Dog training and decision fatigue

We train dogs for a variety of reasons: to reduce unwanted behaviour, increase desired behaviour, for their welfare, to improve public safety and of course for pure, unadulterated fun. Owners who are training for fun without clear goals might be slow to reach them (or even -gasp- never reach them!), but this is no big deal if aversive stimuli are not in play.

Professional dog trainers, however, have a greater responsibility to train in ways that are both non-damaging to the dog and also efficient. Clients pay us to achieve outcomes. Gross inefficiencies in training can drive clients to punitive trainers who will get some kind of a job done. It is therefore wise, humane, and business-savvy to focus on efficiency. This blog, the first in a series on efficiency, deals with the important topic of decision-making.

Dog training is a profession which draws rather intensely on the brain’s resources – the trainer’s brain, that is! Trainers must navigate awkward social situations while side-stepping their client’s mythologies and bizarre internet-borne training advice. We must prioritize behavioural issues in a way that answers to the client’s needs, maintains or increases the dog’s welfare, and protects the public. We must categorize problems into a few columns on the page: train? manage? ignore? We must figure out how much of the training should be delegated to the client.

Finally, and in no small feat, we must identify a “terminal behaviour” for all training. To change a dog’s behaviour, a trainer writes a plan, which is a series of criteria steps that lead to a final, or “terminal”, behaviour. (If classical counterconditioning or operant counterconditioning/DRI is the appropriate technique, the “terminal” will be or include a positive emotional state.) Every trainer needs to move from early, achievable-right-now criteria steps to the more difficult – and often real-life – steps. Moving between steps takes decisions on the part of the trainer: when to make it harder, when to stay at the current level, and when a backwards step is needed.

Decision fatigue refers to “the notion that making choices can be effortful and can therefore deplete [mental] resources.”1 Some interesting research has found that our ability to make good decisions (or even just any decision) declines if we have to make a lot of choices in a short time. A rest and a snack allow for our decision-making prowess to rebound, indicating a physiological basis.

With the prioritizing, categorizing, figuring, and identifying that are standard parts of our work, our brains are already shouldering a heavy load: choices, choices, choices. By the time we start to actually work on a dog, we are at elevated risk of decision fatigue. We might push a few steps ahead when the dog isn’t ready, and feel flustered when we have to drop back multiple times. We assume our instincts serve us well, when they likely don’t – how many of our clients have motivated, drivey, herding breeds, after all? We might stay on a step for an inordinate amount of time when the dog is ready for something harder. These training errors have a cost: they’re inefficient. The job just ain’t getting done.

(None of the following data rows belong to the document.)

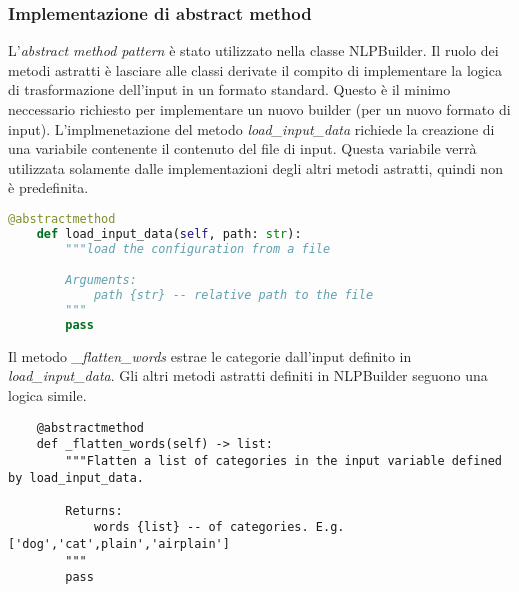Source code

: \subsubsection*{Implementazione di abstract method}
L'\textit{abstract method pattern} è stato utilizzato nella classe NLPBuilder. Il ruolo dei metodi astratti è lasciare alle classi derivate il compito di implementare la logica di trasformazione dell'input in un formato standard. Questo è il minimo neccessario richiesto per implementare un nuovo builder (per un nuovo formato di input).
\newline\newline
L'implmenetazione del metodo \textit{load\_input\_data} richiede la creazione di una variabile contenente il contenuto del file di input. Questa variabile verrà utilizzata solamente dalle implementazioni degli altri metodi astratti, quindi non è predefinita.
\begin{lstlisting}[language=python]
    @abstractmethod
    def load_input_data(self, path: str):
        """load the configuration from a file

        Arguments:
            path {str} -- relative path to the file
        """
        pass
\end{lstlisting}
Il metodo \textit{\_flatten\_words} estrae le categorie dall'input definito in \textit{load\_input\_data}. Gli altri metodi astratti definiti in NLPBuilder seguono una logica simile.
\begin{lstlisting}
    @abstractmethod
    def _flatten_words(self) -> list:
        """Flatten a list of categories in the input variable defined by load_input_data.

        Returns:
            words {list} -- of categories. E.g. ['dog','cat',plain','airplain']
        """
        pass
\end{lstlisting}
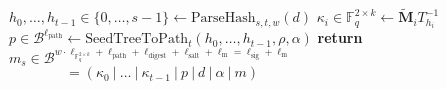 \begin{algorithm}[H]
\begin{algorithmic}[1]
\State $h_0, \ldots, h_{t-1} \in \{0, \ldots, s-1\} \gets \text{ParseHash}_{s,t,w}(d)$
        \State $\kappa_i \in \mathds{F}_q^{2 \times k} \gets \tilde{\textbf{M}}_i T_{h_i}^{-1}$
    \EndIf
\EndFor
\State $p \in \mathcal{B}^{\ell_\text{path}} \gets \text{SeedTreeToPath}_t(h_0, \ldots, h_{t-1}, \rho, \alpha)$
\State \textbf{return} $m_s \in \mathcal{B}^{w \cdot \ell_{\mathds{F}_q^{2 \times k}} + \ell_\text{path} + \ell_\text{digest} + \ell_\text{salt} + \ell_\text{m} = \ell_\text{sig} + \ell_\text{m}}$\\
$\quad\quad\quad\quad= (\kappa_0~|~\ldots~|~\kappa_{t-1}~|~p~|~d~|~\alpha~|~m)$
\end{algorithmic}
\end{algorithm}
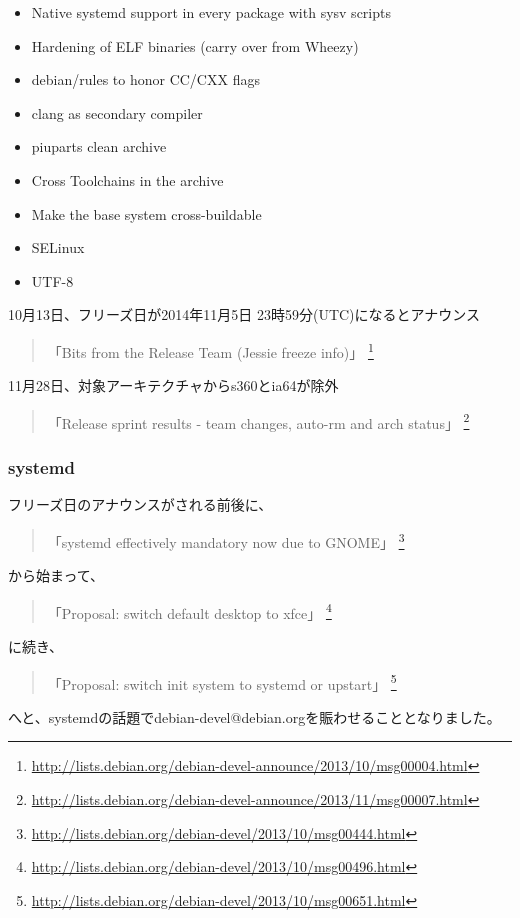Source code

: \documentclass[mingoth,a4paper]{jsarticle}
\begin{document}
\begin{screen}
  \begin{itemize}
  \item Native systemd support in every package with sysv scripts
  \item Hardening of ELF binaries (carry over from Wheezy)
  \item debian/rules to honor CC/CXX flags
  \item clang as secondary compiler
  \item piuparts clean archive
  \item Cross Toolchains in the archive
  \item Make the base system cross-buildable
  \item SELinux
  \item UTF-8
  \end{itemize}
\end{screen}

10月13日、フリーズ日が2014年11月5日 23時59分(UTC)になるとアナウンス
\begin{quote}
  「Bits from the Release Team (Jessie freeze info)」
  \footnote{\url{http://lists.debian.org/debian-devel-announce/2013/10/msg00004.html}}
\end{quote}

11月28日、対象アーキテクチャからs360とia64が除外
\begin{quote}
  「Release sprint results - team changes, auto-rm and arch status」
  \footnote{\url{http://lists.debian.org/debian-devel-announce/2013/11/msg00007.html}}
\end{quote}


\subsubsection{systemd}

フリーズ日のアナウンスがされる前後に、
\begin{quote}
  「systemd effectively mandatory now due to GNOME」
  \footnote{\url{http://lists.debian.org/debian-devel/2013/10/msg00444.html}}
\end{quote}
から始まって、
\begin{quote}
  「Proposal: switch default desktop to xfce」
  \footnote{\url{http://lists.debian.org/debian-devel/2013/10/msg00496.html}}
\end{quote}
に続き、
\begin{quote}
  「Proposal: switch init system to systemd or upstart」
  \footnote{\url{http://lists.debian.org/debian-devel/2013/10/msg00651.html}}
\end{quote}
へと、systemdの話題でdebian-devel@debian.orgを賑わせることとなりました。
\end{document}
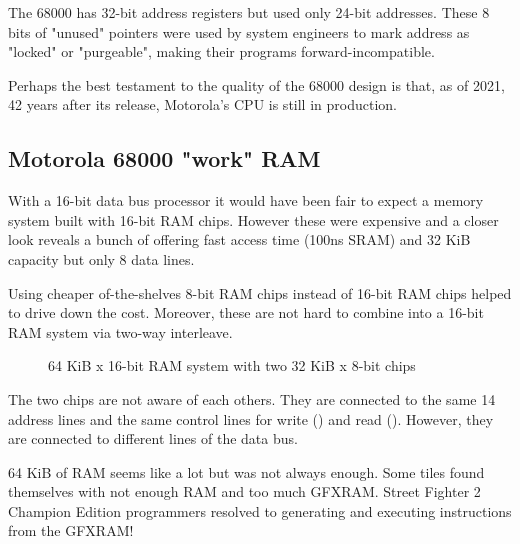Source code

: \begin{trivia}
 The 68000 has 32-bit address registers but used only 24-bit addresses. These 8 bits of "unused" pointers were used by system engineers to mark address as "locked" or "purgeable", making their programs forward-incompatible. 
\end{trivia}

Perhaps the best testament to the quality of the 68000 design is that, as of 2021, 42 years after its release, Motorola's CPU is still in production.


\subsection{Motorola 68000 "work" RAM}
With a 16-bit data bus processor it would have been fair to expect a memory system built with 16-bit RAM chips. However these were expensive and a closer look reveals a bunch of  offering fast access time (100ns SRAM) and 32 KiB capacity but only 8 data lines.

\pagebreak

Using cheaper of-the-shelves 8-bit RAM chips instead of 16-bit RAM chips helped to drive down the cost. Moreover, these are not hard to combine into a 16-bit RAM system via two-way interleave.

\begin{figure}[H]
\caption*{64 KiB x 16-bit RAM system with two 32 KiB x 8-bit chips}
\end{figure}

The two chips are not aware of each others. They are connected to the same 14 address lines and the same control lines for write () and read (). However, they are connected to different lines of the data bus. 


 \begin{trivia}
 64 KiB of RAM seems like a lot but was not always enough. Some tiles found themselves with not enough RAM and too much GFXRAM. Street Fighter 2 Champion Edition programmers resolved to generating and executing instructions from the GFXRAM\cite{mame_cps1_driver}!
 \end{trivia}

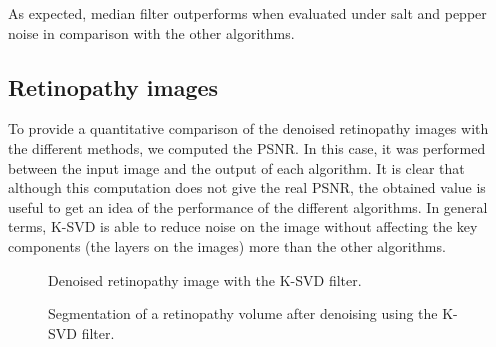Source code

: As expected, median filter outperforms when evaluated under salt and pepper noise in comparison with the other algorithms. 


\subsection{Retinopathy images} 
To provide a quantitative comparison of the denoised retinopathy images with the different methods, we computed the PSNR. In this case, it was performed between the input image and the output of each algorithm. It is clear that although this computation does not give the real PSNR, the obtained value is useful to get an idea of the performance of the different algorithms. In general terms, K-SVD is able to reduce noise on the image without affecting the key components (the layers on the images) more than the other algorithms.

\begin{figure}[H]
  \centering
  \caption{Denoised retinopathy image with the K-SVD filter.} 
  \label{fig:results_rimage_ksvd}
\end{figure}

\begin{figure}[H]
  \centering
  \caption{Segmentation of a retinopathy volume after denoising using the K-SVD filter.} 
  \label{fig:results_rsegmentation_ksvd}
\end{figure}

All is not lost, however. The best training methods have a fantastic over-ride: they simply punt decision-making to empirical rules. They automate. It’s a sub-routine, not a conscious consideration of alternatives. They make moving through a training plan a habit, freeing mental resources for other things… like chatting with your client about enrichment. Gabbing about anti-pull gear. Driving home safely.

At the Academy, our practitioners are trained to count correct and incorrect responses in a set. If the dog gets enough right – usually at least four correct responses out of a set of five – the trainer moves smoothly on to the next step. If the dog misses enough, the trainer simply drops back. And if the dog is in-between, there’s an answer for that too: another set, counted out of habit, of the same step.

Our human and canine clients deserve the speediest resolution we can offer. Automation of criteria change decisions is a boon to efficiency and can help a trainer meet, and exceed, their client’s expectations. It reduces human fatigue and by basing the choice of when to change criteria on an objective sampling of the responses in a set, it helps a training session stay fun, challenging, and engaging for the dogs, too.

Take your training to the next level. Avoid taxing decisions like “is my client’s dog proficient enough to move to the next step?” Let the dog’s performance tell you – it’s as easy as 1, 2, 3.


1. Vos et al. 2005. Decision Fatigue Exhausts Self-Regulatory Resources – But So Does Accommodating to Unchosen Alternatives. Unpublished manuscript.